3:35 Sponsored Presentation (Opportunity Available)
3:50 Refreshment Break
4:15 Targeted RNA Therapies for the Treatment of Prostate Cancer
Paloma H. Giangrande, Ph.D., Assistant Professor, Department of Internal Medicine, University of Iowa
The first generation aptamer-siRNA chimera can deliver siRNAs targeting cell-survival genes to PSMA-expressing cancer cells in vitro and in vivo. Here, we describe the development of chimeras with enhanced in vitro silencing activity and specificity over the first generation chimera. In addition, these ‘optimized’ chimeras have been truncated to enable chemical synthesis for scale-up production. Importantly, when administered systemically to mice bearing PSMA-positive tumors, the ‘optimal’ chimera resulted in pronounced tumor regression.

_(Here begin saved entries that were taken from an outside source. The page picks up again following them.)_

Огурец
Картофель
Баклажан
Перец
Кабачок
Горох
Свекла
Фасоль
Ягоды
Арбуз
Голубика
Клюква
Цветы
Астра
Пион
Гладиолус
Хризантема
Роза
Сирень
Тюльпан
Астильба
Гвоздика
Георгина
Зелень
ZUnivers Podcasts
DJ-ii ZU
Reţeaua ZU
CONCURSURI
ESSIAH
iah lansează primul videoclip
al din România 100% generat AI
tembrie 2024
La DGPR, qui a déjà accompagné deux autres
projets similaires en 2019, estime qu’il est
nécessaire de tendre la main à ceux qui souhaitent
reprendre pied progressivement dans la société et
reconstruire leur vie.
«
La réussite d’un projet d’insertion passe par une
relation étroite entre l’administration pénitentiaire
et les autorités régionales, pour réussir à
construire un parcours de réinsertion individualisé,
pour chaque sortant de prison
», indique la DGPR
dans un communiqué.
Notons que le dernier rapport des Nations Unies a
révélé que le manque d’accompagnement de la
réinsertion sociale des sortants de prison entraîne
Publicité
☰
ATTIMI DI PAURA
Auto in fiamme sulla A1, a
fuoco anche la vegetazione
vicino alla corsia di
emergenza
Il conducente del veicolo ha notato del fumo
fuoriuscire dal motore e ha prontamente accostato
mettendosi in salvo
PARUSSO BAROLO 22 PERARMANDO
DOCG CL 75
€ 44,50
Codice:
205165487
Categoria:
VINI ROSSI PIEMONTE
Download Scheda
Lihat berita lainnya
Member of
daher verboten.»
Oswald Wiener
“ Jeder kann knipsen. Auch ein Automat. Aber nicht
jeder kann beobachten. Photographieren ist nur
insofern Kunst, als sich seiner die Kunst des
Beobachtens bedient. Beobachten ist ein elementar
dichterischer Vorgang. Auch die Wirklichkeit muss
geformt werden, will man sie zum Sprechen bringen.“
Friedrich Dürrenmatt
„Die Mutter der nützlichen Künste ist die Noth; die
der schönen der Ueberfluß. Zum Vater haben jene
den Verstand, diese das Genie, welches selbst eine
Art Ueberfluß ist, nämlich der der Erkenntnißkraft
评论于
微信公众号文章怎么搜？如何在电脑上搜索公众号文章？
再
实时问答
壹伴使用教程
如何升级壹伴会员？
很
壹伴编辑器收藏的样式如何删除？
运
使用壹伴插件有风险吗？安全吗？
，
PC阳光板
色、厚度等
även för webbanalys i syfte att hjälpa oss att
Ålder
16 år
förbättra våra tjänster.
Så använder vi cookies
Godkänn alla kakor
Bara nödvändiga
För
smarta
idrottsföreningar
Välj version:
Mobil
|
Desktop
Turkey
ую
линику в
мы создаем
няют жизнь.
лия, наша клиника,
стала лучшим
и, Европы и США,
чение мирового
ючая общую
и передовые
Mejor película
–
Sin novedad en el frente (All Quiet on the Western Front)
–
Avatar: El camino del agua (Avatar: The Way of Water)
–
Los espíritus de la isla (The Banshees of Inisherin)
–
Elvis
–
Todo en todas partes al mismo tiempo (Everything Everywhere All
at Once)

4:45 Dynamics of siRNA Glomerular Filtration and Proximal Tubule Handling in Vivo Using 2-Photon Microscopy
Bruce A. Molitoris, M.D., Director, Division of Nephrology and Professor of Medicine, Indiana University
Following intravenous injection Cy-3 labeled siRNA was rapidly filtered across the glomerulus and taken up selectively by proximal tubule cells. Total cellular and cytosolic accumulation in proximal tubule cells was quantified using threshold analysis and revealed a maximum at 120 minutes with a rapid decay over the next four hours. The biological activity of the siRNA correlated closely to the fluorescent half life.